> _Excerpted passage_
[Start of section]

Customers, consumers, and end-users, as innovators in FinTech

Customers, consumers, and end-users, as innovators in FinTech

Customers, consumers, and end-users, as innovators in FinTech: Reflections on Consumer Duty

By Adam Smith Business School

Date and time

Friday, September 22, 2023 · 3 - 4:30pm GMT+1

Location

Adam Smith Business School

2 Discovery Place Room 489 Glasgow G11 6EY United Kingdom

About this event

The University of Glasgow’s Adam Smith Business School is pleased to host this round-table discussion as part of Scotland’s FinTech Festival. We will be featuring contributions from leading industry experts and university researchers. We also draw inspiration from Adam Smith as we continue to mark Adam Smith 300, the tercentenary of his birth.

FinTech focuses on innovation. The focus is often on the development, production and marketing of new, often disruptive, products and services. End-users, consumers and customers have been less in focus.

[End of section]

> _Data excerpts_
[Start of section]

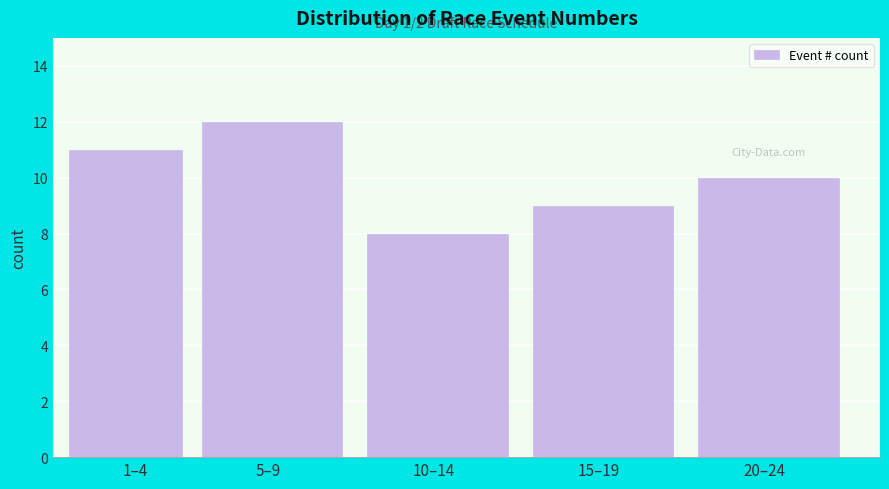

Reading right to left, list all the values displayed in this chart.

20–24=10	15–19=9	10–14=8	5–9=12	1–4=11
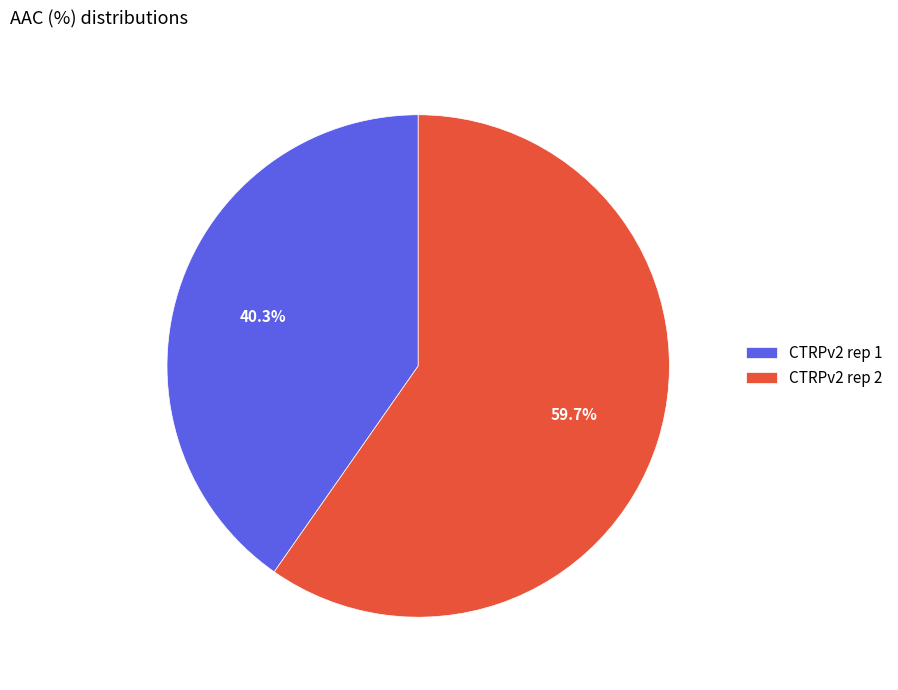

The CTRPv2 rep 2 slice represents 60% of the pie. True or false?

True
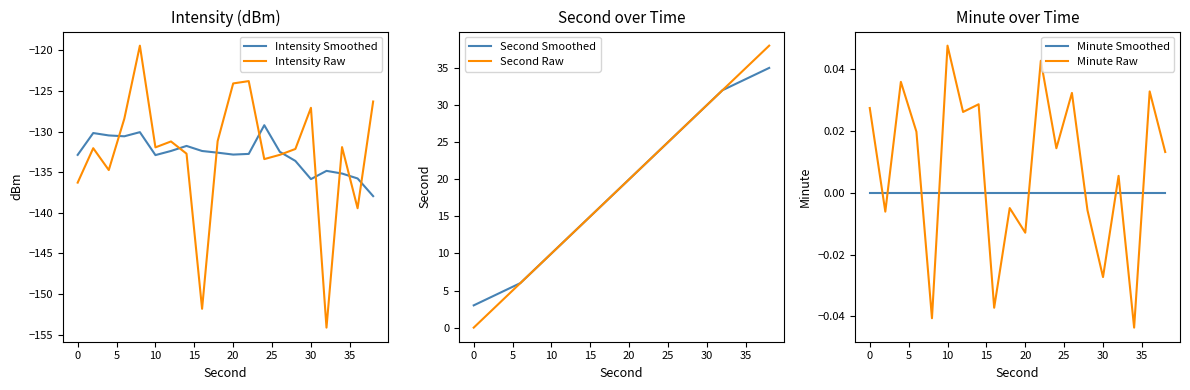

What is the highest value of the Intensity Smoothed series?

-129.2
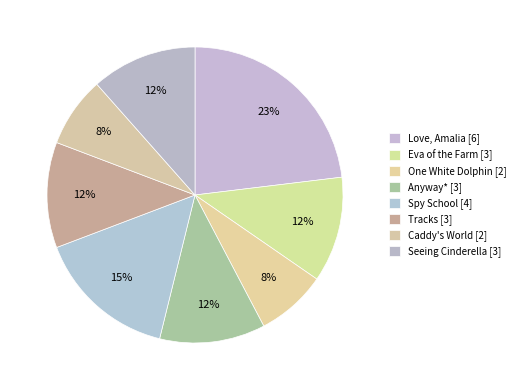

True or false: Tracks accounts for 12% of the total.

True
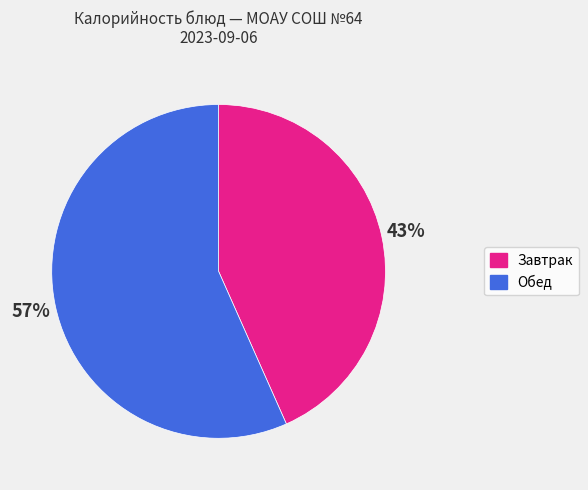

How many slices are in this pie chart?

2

[End of section]

> _Job item 1_
In the event announcement, why does the business school say it draws inspiration from Adam Smith? Answer in one to three sentences.
> _Job item 2_
List the groups that the event announcement's title names as innovators in FinTech.
> _Job item 3_
Go on with the event announcement for the FinTech round-table, starting after its last sentence.

> _Exercise response 1_
The school draws inspiration from Adam Smith because it is continuing to mark Adam Smith 300, the tercentenary of his birth.

> _Exercise response 2_
Customers, consumers, end-users

> _Exercise response 3_
In policy and regulation, there is a growing recognition of the role that consumers play in expanding and drawing out the potential benefits of FinTech and financial services, of establishing a Fintech for good. The UK Financial Conduct Authority introduced the Consumer Duty in July 2023, as a contribution to support consumers, so adding resilience and growth to the market. We observe similar initiatives internationally.

Famously, Adam Smith in the Wealth of Nations, reflected on the division of labour as a vital and dynamic process of economic growth requiring the interplay of specialising and coordinating. The division of labour is limited by the extent of the market. Corporate growth, scale, competition, entry, and their coordination, depend on the growth of the market. This means end-users, customers and consumers joining the market too, bringing their expertise and capabilities into the mix. Research broadly on lead-users in innovation, and increasingly in consumer research, demonstrates that consumption is rarely a near-automated release of the benefits of a product (good or service). Rather consumption is often a skilled set of learning and practices. How do we give these a safer place in financial markets?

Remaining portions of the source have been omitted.